I promptly forgot about the test. A week later, I received a phone call. A nurse on the other end very kindly broke it to me that I had gestational diabetes. She asked me how I felt about hearing the news, I remember feeling utterly shocked and after I put down the phone, I burst into tears.
And so began the routine of blood tests every two hours, writing down everything I ate, and constant scrutinising of sugar and carb content in foods. My body was so sensitive to glucose that I could only eat two strawberries in one sitting. If I ate one more, it would send my blood sugar count sky high.
And the cravings… I was pregnant, tired and over it. I wanted carbs, I wanted sugar and I wanted to be able to eat a whole bowl of mashed potato without worrying about my next blood test. I wanted to sleep in without having to wake early to test my morning glucose levels. I wanted to sit on the couch and watch movies instead of heading to the gym every night in the bid to keep my natural insulin levels up.
One Saturday afternoon, my husband and I were sitting at the window in Beatrix. We had just shared the most divine Mcivorf pulled pork roll. My husband spotting me gazing wistfully at the heaving cake display, and said ‘You pick out one that you like and I promise I will deliver it to you when our son is born.’
Somehow, that was all the motivation I needed to get through the next few weeks. Whenever I felt upset about not being able to eat something I wanted, I thought about that cake stand. I stayed disciplined and felt proud that I was giving my unborn child the best start in life I could.
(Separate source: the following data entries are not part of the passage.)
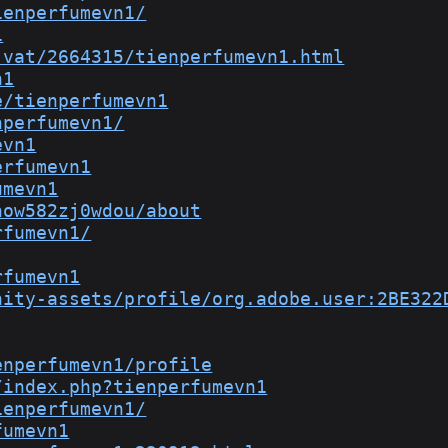
ienperfumevn1/
1
-vat/2664315/tienperfumevn1.html
n1
e/tienperfumevn1
nperfumevn1/
evn1
erfumevn1
umevn1
now582zj0wdou/about
rfumevn1/
rfumevn1
nity-assets/profile/org.adobe.user:2BE322
enperfumevn1/profile
/index.php?tienperfumevn1
ienperfumevn1/
fumevn1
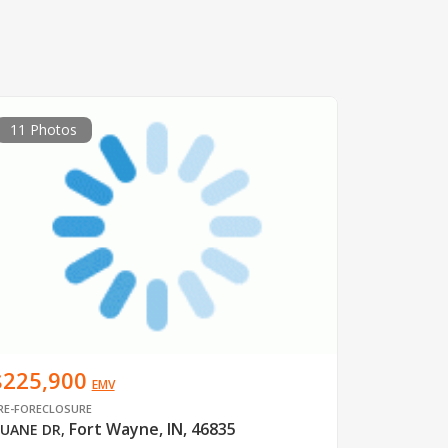
11 Photos
$225,900
EMV
RE-FORECLOSURE
Fort Wayne, IN, 46835
UANE DR
,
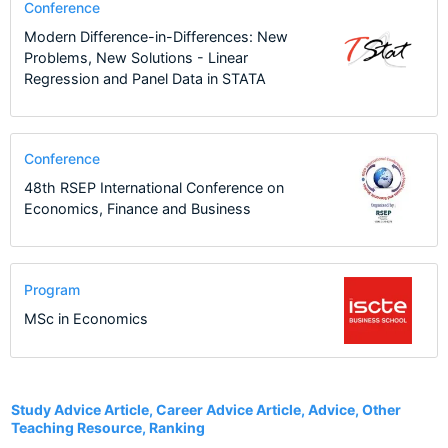
Conference
Modern Difference-in-Differences: New
Problems, New Solutions - Linear
Regression and Panel Data in STATA
Conference
48th RSEP International Conference on
Economics, Finance and Business
Program
MSc in Economics
7
Study Advice Article, Career Advice Article, Advice, Other
Teaching Resource, Ranking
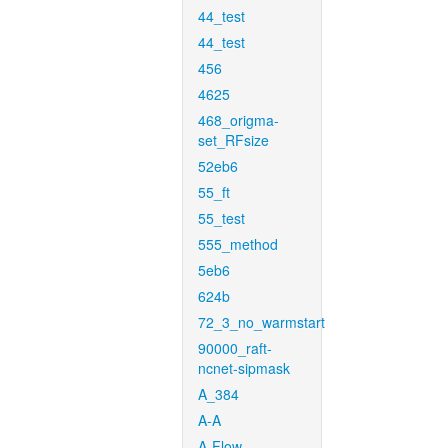
44_test
44_test
456
4625
468_origma-
set_RFsize
52eb6
55_ft
55_test
555_method
5eb6
624b
72_3_no_warmstart
90000_raft-
ncnet-sipmask
A_384
A-A
A-Flow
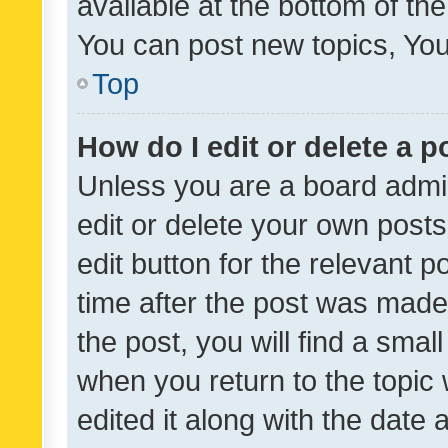
available at the bottom of t
You can post new topics, You 
Top
How do I edit or delete a p
Unless you are a board admin
edit or delete your own posts
edit button for the relevant p
time after the post was made
the post, you will find a smal
when you return to the topic 
edited it along with the date a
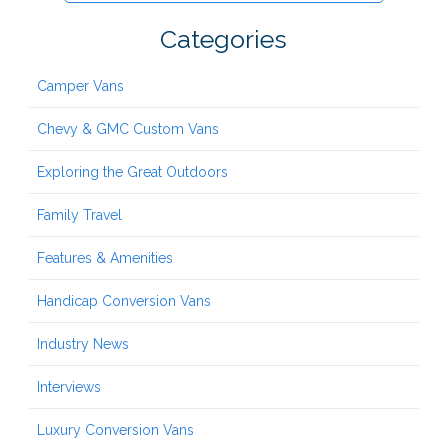
Categories
Camper Vans
Chevy & GMC Custom Vans
Exploring the Great Outdoors
Family Travel
Features & Amenities
Handicap Conversion Vans
Industry News
Interviews
Luxury Conversion Vans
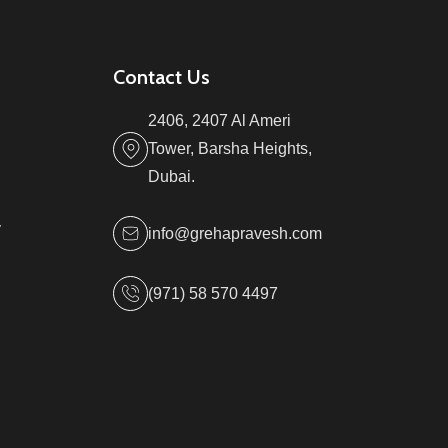
Contact Us
2406, 2407 Al Ameri
Tower, Barsha Heights,
Dubai.
y
info@grehapravesh.com
(971) 58 570 4497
The day after my son was born, my husband came in smiling with a box stamped with the iconic Beatrix beaters. Inside was a slice of sunny Tangelo Chiffon Cake. It was wistfully light, fluffy and perfect. I will never forget that first bite, and I will always connect that cake with the joyful arrival of my son.
Pastry chef and owner Nat Paull was trained by Maggie Beer, and has worked with Greg Malouf, Stephanie Alexander and Cath Claringbold. Her small, minimal and sunny corner cafe serves up a different sandwich roll every day. The produce used is ethical, usually locally sourced – sometimes even from her customers’ gardens. She cooks from the heart and her offerings are subtle, layered, and flavour combinations surprising.
The range of cakes is impressive, the slices generous, and you will find yourself leaving with a few to take home. If you intend to take the kids, head there early to grab a spot and keep in mind that the tiny venue can get very busy on weekends. The staff are lovely and always accommodating of little ones.
When we visited last, we purchased our cake as takeaway. Eden and I headed back to my place and promptly consumed, between us, three huge dreamy pieces of cake, while our toddlers enjoyed their play date. It is probably lucky that our bubbas are too young for sugar, because we weren’t into sharing!